Let’s take the governor’s prediction on the budget at face value ignoring the what-ifs and skullduggery in Washington and conclude that the state of California will have a $1 billion surplus at the end of 2013–14. How do you make sure that the surplus is around for a rainy day and not spent by a supermajority that is being hammered to make up for paste budget cuts?
The governor and legislative leaders have told us over and over that they plan to observe fiscal restraint when it comes to the budget. One way to show good faith in that declaration of fiscal restraint is to support a rainy day fund plan that should have already been presented to the voters.
When the 2009 budget deal was done, a compromise proposal (ACA 4) to set aside surplus funds in good years to be used in lean years was set for the November 2012 ballot.
Something funny happened on the way to the ballot.
The majority party decided it did not want the rainy day proposal on the 2012 ballot because it might interfere with spending plans and efforts to raise taxes on the same ballot.

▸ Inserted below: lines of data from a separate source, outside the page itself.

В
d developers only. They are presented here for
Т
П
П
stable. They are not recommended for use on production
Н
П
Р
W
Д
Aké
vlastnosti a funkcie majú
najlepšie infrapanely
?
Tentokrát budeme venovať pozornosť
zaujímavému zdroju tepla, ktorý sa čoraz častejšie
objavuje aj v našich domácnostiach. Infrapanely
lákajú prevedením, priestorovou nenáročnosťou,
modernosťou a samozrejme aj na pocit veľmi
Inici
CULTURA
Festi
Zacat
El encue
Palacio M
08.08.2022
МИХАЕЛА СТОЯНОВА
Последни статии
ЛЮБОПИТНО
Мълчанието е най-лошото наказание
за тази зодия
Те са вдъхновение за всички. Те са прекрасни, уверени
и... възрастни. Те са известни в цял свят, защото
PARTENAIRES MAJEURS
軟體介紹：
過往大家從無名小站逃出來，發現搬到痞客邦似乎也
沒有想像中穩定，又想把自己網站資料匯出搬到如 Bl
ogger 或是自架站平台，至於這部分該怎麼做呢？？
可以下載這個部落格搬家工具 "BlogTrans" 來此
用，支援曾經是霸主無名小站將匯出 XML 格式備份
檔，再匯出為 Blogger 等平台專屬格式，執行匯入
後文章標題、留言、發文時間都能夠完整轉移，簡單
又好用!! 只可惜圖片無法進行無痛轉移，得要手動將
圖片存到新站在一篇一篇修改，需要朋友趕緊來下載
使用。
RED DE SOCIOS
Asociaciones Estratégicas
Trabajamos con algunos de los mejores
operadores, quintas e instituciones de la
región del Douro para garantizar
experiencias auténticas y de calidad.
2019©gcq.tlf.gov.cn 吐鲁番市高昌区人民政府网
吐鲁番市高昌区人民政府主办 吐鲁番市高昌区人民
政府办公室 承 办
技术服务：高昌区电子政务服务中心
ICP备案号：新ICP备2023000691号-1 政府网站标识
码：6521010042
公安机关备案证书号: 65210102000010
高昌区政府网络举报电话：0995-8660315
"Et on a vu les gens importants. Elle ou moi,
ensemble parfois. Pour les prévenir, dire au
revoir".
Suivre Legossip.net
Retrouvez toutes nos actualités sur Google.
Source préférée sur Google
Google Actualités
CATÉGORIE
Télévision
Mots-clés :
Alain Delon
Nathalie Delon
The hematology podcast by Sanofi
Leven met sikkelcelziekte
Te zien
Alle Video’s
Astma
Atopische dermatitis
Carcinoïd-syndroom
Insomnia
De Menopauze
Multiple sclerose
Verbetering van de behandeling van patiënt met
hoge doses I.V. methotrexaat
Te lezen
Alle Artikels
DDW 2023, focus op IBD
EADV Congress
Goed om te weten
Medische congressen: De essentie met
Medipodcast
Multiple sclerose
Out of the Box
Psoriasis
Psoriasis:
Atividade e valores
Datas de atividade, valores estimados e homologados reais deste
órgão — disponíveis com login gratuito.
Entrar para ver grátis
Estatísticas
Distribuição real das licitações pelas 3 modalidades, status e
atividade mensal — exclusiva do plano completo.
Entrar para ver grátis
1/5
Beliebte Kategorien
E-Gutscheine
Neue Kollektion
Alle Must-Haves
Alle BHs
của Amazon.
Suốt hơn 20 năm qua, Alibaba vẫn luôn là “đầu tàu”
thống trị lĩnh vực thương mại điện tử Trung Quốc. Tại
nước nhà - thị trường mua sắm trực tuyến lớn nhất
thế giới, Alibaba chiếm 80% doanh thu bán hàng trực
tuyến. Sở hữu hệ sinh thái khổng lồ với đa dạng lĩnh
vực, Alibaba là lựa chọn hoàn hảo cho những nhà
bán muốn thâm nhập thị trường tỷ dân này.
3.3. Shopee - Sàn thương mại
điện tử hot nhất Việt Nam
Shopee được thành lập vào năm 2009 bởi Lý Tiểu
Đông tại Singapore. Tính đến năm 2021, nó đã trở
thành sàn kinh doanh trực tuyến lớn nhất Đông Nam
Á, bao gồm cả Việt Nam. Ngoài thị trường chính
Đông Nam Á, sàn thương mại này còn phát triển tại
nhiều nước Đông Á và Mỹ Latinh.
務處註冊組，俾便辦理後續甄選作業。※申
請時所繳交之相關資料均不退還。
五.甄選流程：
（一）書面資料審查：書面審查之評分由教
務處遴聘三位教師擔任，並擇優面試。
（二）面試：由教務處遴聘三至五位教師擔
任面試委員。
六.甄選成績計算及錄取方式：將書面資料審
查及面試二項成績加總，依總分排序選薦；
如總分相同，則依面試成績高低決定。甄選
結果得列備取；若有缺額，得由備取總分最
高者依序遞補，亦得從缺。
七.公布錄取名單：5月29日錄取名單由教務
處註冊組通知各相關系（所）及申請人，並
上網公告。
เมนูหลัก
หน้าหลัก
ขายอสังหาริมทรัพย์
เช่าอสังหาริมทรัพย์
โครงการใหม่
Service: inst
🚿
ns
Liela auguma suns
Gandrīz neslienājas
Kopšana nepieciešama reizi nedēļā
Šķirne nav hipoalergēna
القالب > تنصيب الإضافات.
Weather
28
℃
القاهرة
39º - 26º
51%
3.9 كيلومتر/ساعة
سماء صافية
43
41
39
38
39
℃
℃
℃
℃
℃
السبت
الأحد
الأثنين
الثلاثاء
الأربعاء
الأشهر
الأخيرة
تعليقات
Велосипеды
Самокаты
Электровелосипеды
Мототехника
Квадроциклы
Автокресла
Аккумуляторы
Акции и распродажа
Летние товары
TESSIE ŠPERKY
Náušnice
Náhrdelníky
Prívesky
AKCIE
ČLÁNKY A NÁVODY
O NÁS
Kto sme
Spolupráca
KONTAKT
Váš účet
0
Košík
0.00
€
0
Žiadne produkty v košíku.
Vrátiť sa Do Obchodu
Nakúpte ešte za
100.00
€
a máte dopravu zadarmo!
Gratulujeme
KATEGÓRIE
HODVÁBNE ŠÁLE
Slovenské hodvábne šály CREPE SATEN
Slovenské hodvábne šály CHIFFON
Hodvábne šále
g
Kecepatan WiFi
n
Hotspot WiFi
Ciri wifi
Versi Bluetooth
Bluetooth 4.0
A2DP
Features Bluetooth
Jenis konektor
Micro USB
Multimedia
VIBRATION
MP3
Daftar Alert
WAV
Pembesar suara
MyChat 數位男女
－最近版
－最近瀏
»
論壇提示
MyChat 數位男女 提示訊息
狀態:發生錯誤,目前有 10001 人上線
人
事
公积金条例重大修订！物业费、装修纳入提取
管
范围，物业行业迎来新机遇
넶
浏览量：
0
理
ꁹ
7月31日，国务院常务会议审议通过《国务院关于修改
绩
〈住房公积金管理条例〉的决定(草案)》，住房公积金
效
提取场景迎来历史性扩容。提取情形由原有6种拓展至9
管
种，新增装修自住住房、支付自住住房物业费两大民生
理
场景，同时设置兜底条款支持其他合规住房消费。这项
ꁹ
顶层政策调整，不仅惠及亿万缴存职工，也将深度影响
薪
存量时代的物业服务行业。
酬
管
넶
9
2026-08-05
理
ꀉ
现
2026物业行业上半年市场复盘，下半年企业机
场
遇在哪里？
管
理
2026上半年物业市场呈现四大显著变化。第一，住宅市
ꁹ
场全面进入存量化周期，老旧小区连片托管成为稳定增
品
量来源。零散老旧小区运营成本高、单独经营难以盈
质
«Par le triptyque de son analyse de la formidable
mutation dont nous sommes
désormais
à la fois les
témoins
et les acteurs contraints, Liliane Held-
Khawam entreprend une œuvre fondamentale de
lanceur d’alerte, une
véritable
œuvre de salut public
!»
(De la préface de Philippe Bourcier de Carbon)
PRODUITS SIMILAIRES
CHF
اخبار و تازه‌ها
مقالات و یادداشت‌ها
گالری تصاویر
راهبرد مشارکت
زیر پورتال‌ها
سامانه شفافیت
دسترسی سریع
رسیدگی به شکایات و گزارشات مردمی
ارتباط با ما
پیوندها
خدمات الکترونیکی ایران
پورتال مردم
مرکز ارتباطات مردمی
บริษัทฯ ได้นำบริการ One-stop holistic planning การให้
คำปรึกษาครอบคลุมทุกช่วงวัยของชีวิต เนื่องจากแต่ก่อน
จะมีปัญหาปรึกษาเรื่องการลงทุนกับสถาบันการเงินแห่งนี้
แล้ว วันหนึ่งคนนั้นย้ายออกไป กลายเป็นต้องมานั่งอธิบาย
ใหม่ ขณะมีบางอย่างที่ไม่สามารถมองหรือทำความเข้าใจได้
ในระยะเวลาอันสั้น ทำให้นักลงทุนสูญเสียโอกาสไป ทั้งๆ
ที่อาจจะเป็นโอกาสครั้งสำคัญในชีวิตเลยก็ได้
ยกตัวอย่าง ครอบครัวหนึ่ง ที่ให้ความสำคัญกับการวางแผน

Moving the rainy day fund back a couple of years was included in a bill that also moved ballot propositions off the June primary ballot in 2012 to the November general election. While Democrats make a good-government argument for the move, skeptics questioned whether it was a political power play.
The legislature passed the bill and the rainy day measure was pushed back until November 2014.
Some have warned that now that a Democratic supermajority controls the legislature, they might try to dump the rainy day fund all together. The governor is probably not there and the chorus on fiscal restraint would have you believe that the rainy day fund will get its chance with voters. A major argument made by those supporting shifting the measure from 2012 to 2014 was that it made no sense to create the fund to set aside money while services were being cut because the state was moving through a fragile economic recovery.
That argument is no longer valid if the state enjoys a surplus.
One way to reinforce this notion of fiscal restraint is to support Assemblyman Jeff Gorell’s AB 54, which would move the rainy day fund measure up from the November 2014 election to the June 2014 primary election. The June primary election would occur about two weeks before the budget bill is due. Voters expressing a desire at the polls for a rainy day fund should encourage the legislature to keep aside the surplus that the governor now projects and hopefully will be there in 2014.
Passing AB 54 would also test the resolve of those who say they will observe fiscal restraint.